We are getting ready for our winter staff study sessions, where we take a couple of hours on Friday afternoon to stop working and learn about some subject or other. This year, we will be looking together at various aspects of consecrated life in the Church, in response to Pope Francis declaring this year of consecrated life.
For fun, the skating rink has been a great draw this year, and there aren’t too many evenings or Sunday afternoons that do not see a crowd out there playing hockey or practicing their figure skating moves. We’ve also been having weekly documentary films in the evening on a wide variety of subjects in MH basement, calling it the ‘Basement University.’ This week’s instalment was on fractals, and someone wisecracked that it was the single nerdiest thing they have ever experienced at MH. I am not a mathematical type whatsoever, and was still away at the mission at that point. Attempts to explain to me what fractals are and why they are important met, I am sorry to say, with complete failure.
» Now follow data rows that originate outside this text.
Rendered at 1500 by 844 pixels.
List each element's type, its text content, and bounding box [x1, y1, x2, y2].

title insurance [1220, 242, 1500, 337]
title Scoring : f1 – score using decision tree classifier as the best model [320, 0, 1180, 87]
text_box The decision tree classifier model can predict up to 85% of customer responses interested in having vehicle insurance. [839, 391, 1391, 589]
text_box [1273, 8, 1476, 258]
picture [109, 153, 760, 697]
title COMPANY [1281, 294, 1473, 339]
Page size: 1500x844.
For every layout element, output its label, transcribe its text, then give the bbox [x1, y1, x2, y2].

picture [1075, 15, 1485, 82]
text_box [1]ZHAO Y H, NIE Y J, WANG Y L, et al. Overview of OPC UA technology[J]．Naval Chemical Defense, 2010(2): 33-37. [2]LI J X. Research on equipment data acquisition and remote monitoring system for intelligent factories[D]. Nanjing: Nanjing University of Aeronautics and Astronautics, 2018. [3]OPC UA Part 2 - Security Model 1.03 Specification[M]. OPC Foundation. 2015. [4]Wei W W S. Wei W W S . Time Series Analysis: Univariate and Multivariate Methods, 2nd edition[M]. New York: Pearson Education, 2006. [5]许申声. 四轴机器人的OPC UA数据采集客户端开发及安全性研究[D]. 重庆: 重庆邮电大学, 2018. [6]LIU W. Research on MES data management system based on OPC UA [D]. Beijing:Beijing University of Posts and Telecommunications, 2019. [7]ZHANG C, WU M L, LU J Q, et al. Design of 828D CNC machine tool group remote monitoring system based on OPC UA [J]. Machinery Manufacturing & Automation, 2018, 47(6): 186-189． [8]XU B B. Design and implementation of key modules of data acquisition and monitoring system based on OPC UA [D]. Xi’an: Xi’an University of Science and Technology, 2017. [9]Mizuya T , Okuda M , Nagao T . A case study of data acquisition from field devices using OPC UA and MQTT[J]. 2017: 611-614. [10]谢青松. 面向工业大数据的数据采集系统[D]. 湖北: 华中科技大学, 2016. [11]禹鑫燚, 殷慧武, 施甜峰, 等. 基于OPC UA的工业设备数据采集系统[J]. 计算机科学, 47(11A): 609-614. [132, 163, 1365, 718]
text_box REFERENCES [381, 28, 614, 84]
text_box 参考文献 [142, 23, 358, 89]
Also in the category of ‘fun’, for our post-lunch communal spiritual reading we are reading Fr. Eddie Doherty’s Cricket in My Heart, his autobiography covering more or less his meeting, wooing, and wedding Catherine Doherty, their coming to Combermere to start MH, and ending with his ordination to the priesthood in the Melkite rite. Eddie is a masterful and very funny writer, and this has been a nice light reading in what has been a somewhat heavy time (illness, death of Fr. Duffy, etc.).
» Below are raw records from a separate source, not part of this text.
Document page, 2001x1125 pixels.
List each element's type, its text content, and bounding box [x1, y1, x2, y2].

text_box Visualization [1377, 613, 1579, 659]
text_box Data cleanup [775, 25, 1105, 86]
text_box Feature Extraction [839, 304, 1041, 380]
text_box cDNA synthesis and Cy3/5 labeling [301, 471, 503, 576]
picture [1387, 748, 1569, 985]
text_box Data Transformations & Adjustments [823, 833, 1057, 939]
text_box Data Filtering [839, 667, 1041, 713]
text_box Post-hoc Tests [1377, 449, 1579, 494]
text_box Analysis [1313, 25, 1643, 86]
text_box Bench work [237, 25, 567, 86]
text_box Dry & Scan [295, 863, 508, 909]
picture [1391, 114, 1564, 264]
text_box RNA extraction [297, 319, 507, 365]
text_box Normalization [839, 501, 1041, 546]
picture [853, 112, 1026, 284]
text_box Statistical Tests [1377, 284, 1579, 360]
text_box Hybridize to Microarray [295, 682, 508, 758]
It has also been a great chance for our younger members to get to know Eddie and connect with that history of the apostolate in a different way. Sadly, the book is out of print right now, so I can’t recommend it to you for purchase. (Edited to add: some of my faithful readers have pointed out that used copies are available, both at Amazon and at this link. Thanks, faithful readers!)
So I guess that’s about it for the weekly recap—at least the best I can do, given that I wasn’t even here this week! As always, know that as we go about our simple ordinary Nazareth life, we keep you all and the whole world in our prayers and hearts.